In fact, commission spokesman Al Felzenberg on Friday confirmed that the
commission was addressing the broader relationship. "We found no evidence of
joint operations or joint work or common operations between al Qaeda and
Saddam Hussein's government, and that's beyond 9/11," he said.
One reason for this sensitivity can be found in a poll last week by the
nonpartisan Pew Research Center. The poll found improved support for Bush
and for the Iraq war -- in large part because Americans have been paying
less attention to the war and more to other issues, such as the death of
Ronald Reagan. The commission, however, has helped to return national
attention to the disputed justifications for the Iraq war.
In particular, the poll showed that Americans are beginning to decouple the
war in Iraq from the war on terrorism -- a belief that could be aided by the
commission's dismissal of cooperation between Iraq and al Qaeda. Still,
Andrew Kohut, who directs the poll, predicts Bush will be able to keep al
Qaeda and Iraq tied in the public's mind; about half believe such a
connection has been proved, various polls indicate. "So many people believe
it because he's saying it," Kohut said. "Bush's hanging tough on this gives
him the credibility he has."
Democrats, however, hope to gain critical mass in their effort to convince
the public that Bush is untrustworthy by extending the charge that Bush has
misled the country not just about al Qaeda but about Iraq's weapons of mass
destruction, the torture of prisoners in Iraq, and even the U.S. economy.
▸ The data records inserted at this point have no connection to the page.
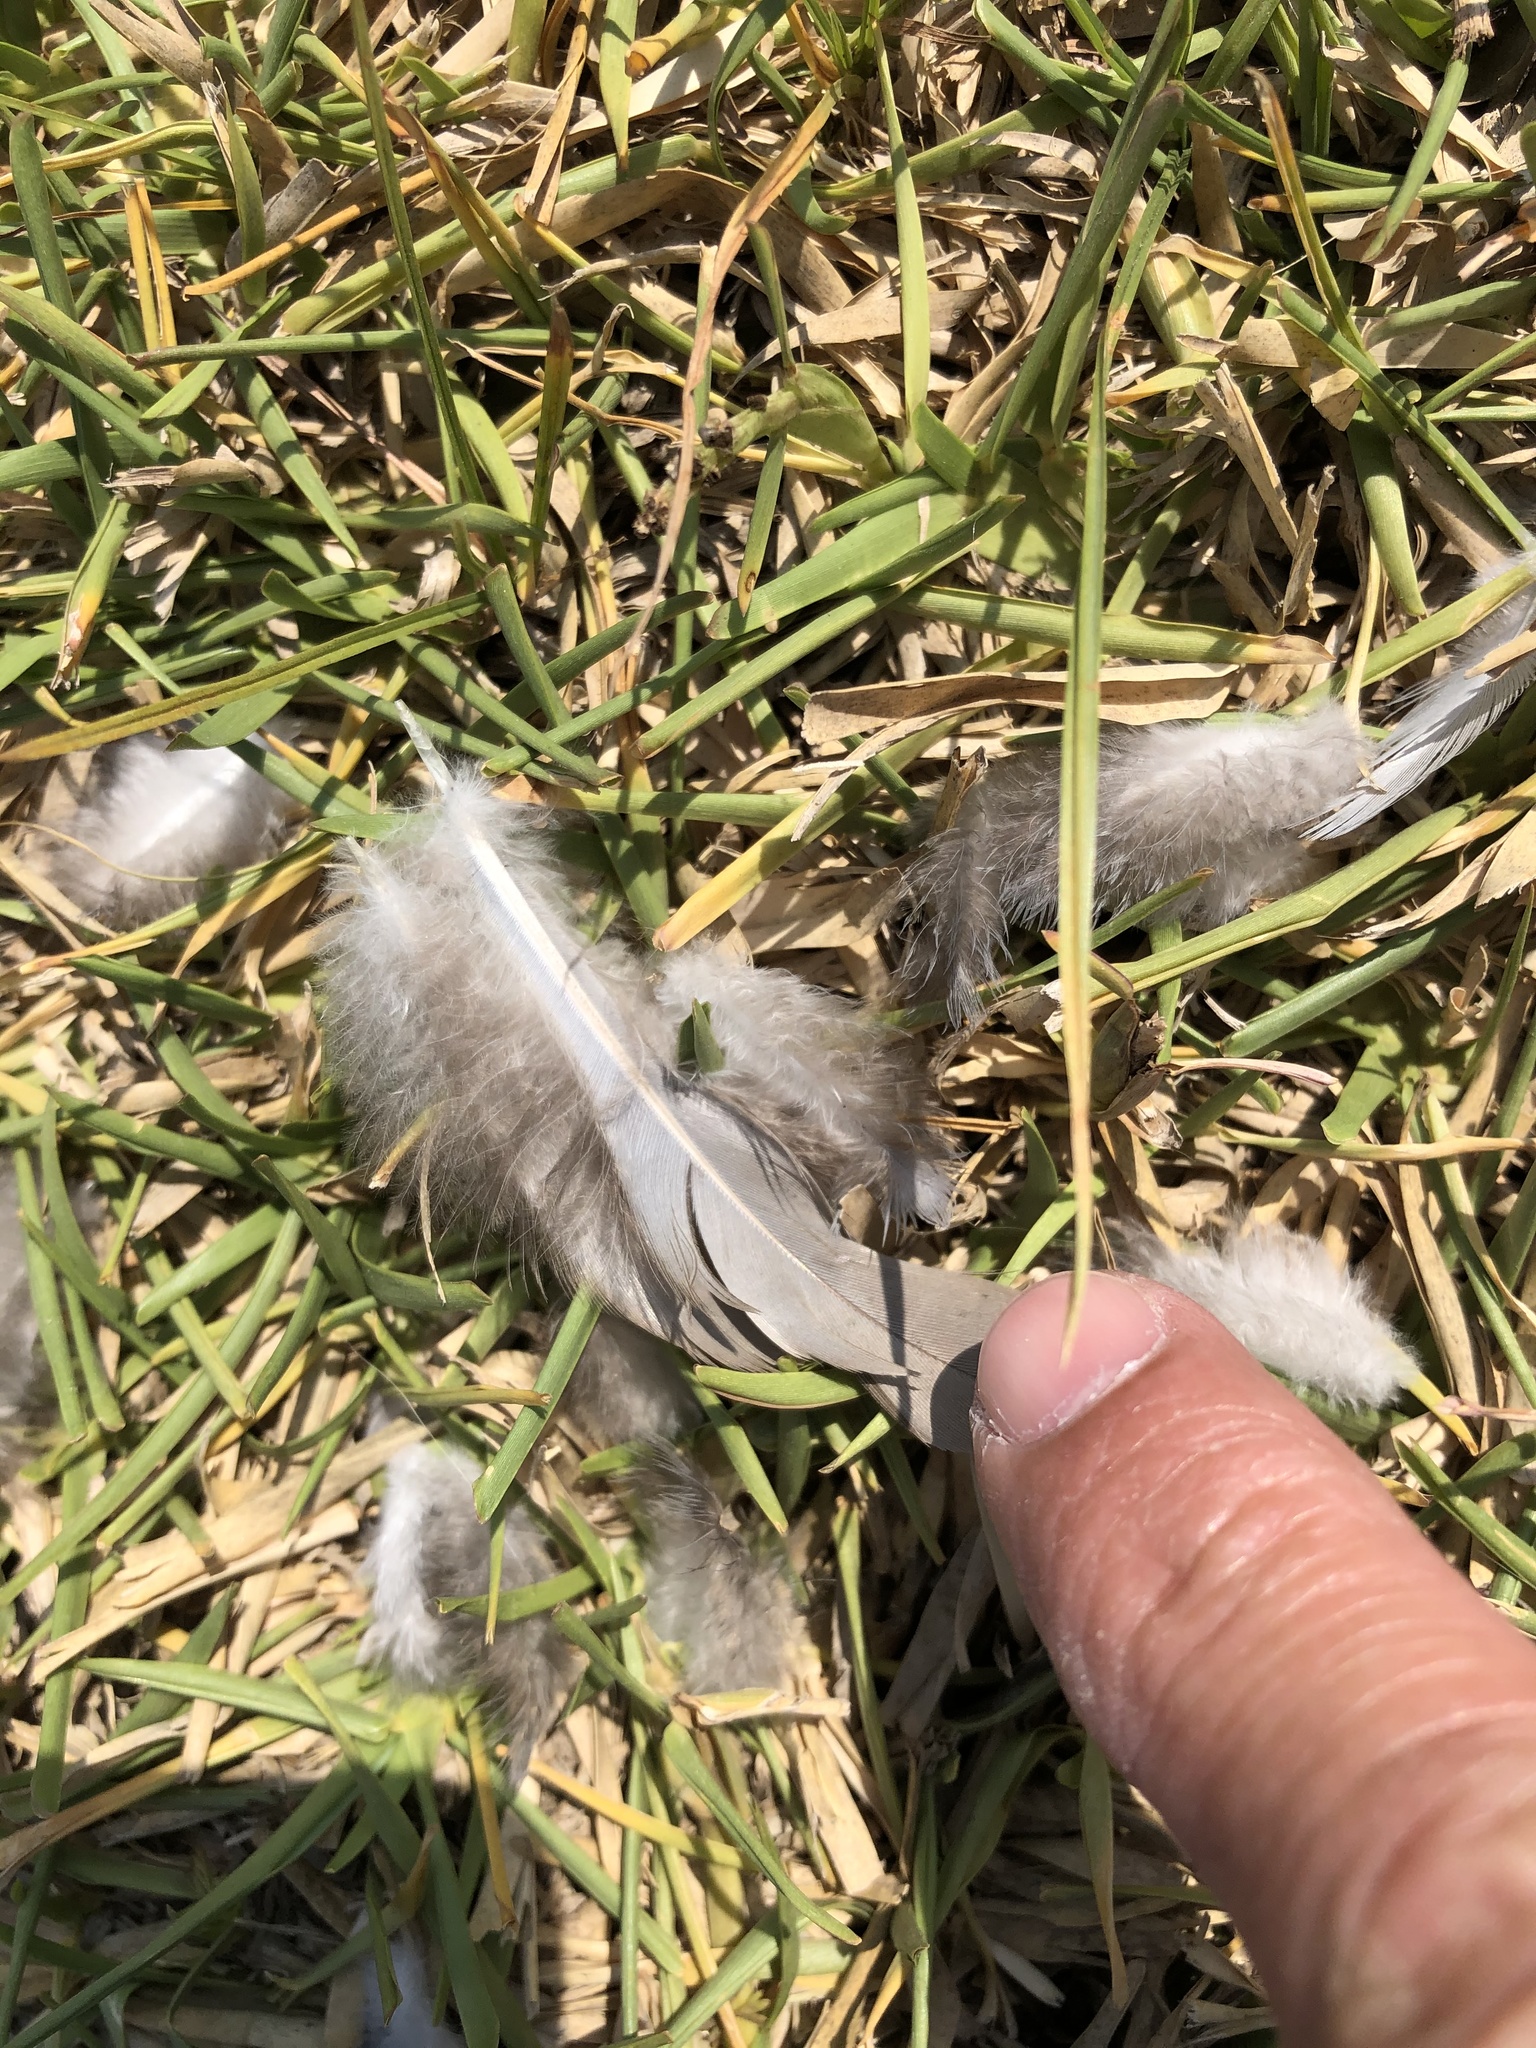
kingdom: Animalia
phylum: Chordata
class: Aves
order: Columbiformes
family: Columbidae
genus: Zenaida
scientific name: Zenaida meloda
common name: West peruvian dove
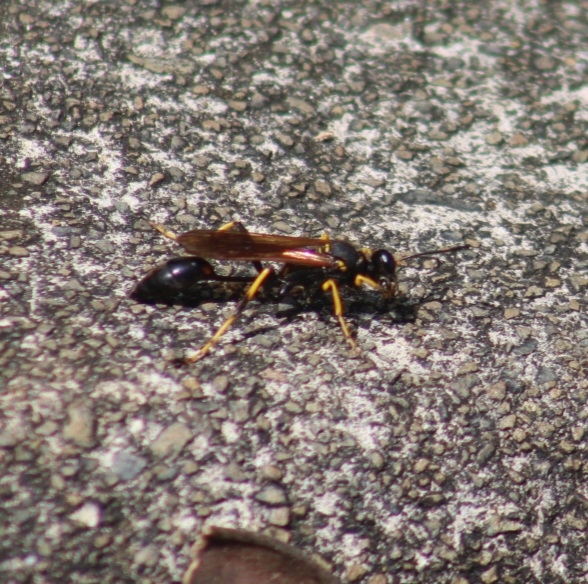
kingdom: Animalia
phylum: Arthropoda
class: Insecta
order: Hymenoptera
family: Sphecidae
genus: Sceliphron
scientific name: Sceliphron caementarium
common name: Mud dauber
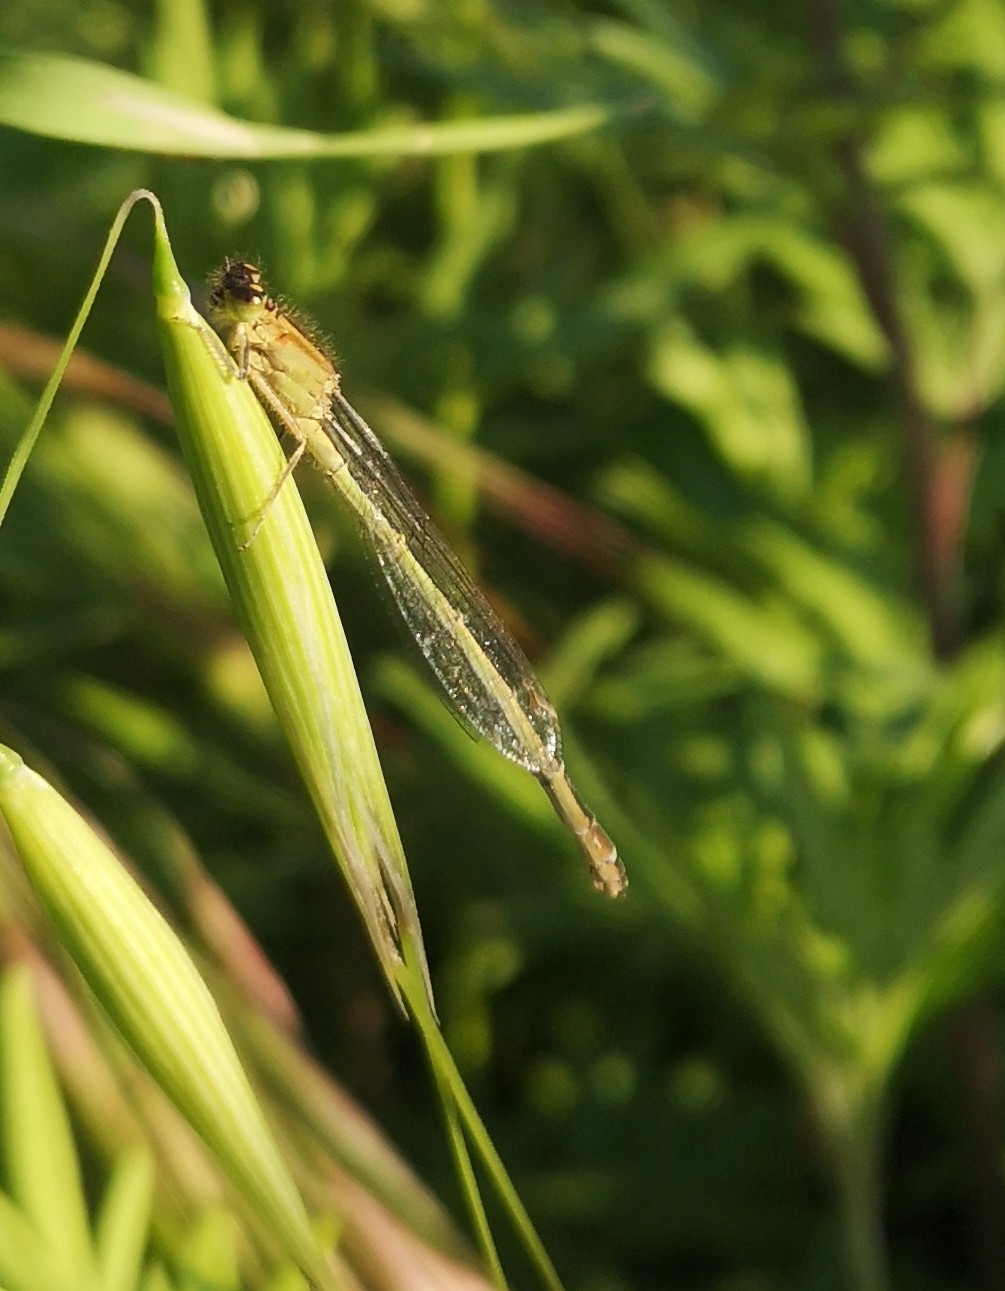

In
one sign of the assault, 27 former diplomats and military commanders -- some
Republicans -- issued a statement last week condemning Bush's foreign policy
as "overbearing," "insensitive" and "disdainful," and urging Bush's defeat.
Jim Jordan, Kerry's former campaign manager and now coordinator of an
anti-Bush advertising effort, said the commission painted "a pretty
startling portrait of administration fecklessness" -- and one that Democrats
think they can turn into a major campaign theme.
"The issue," Jordan said, "is trust and [Bush's] competence."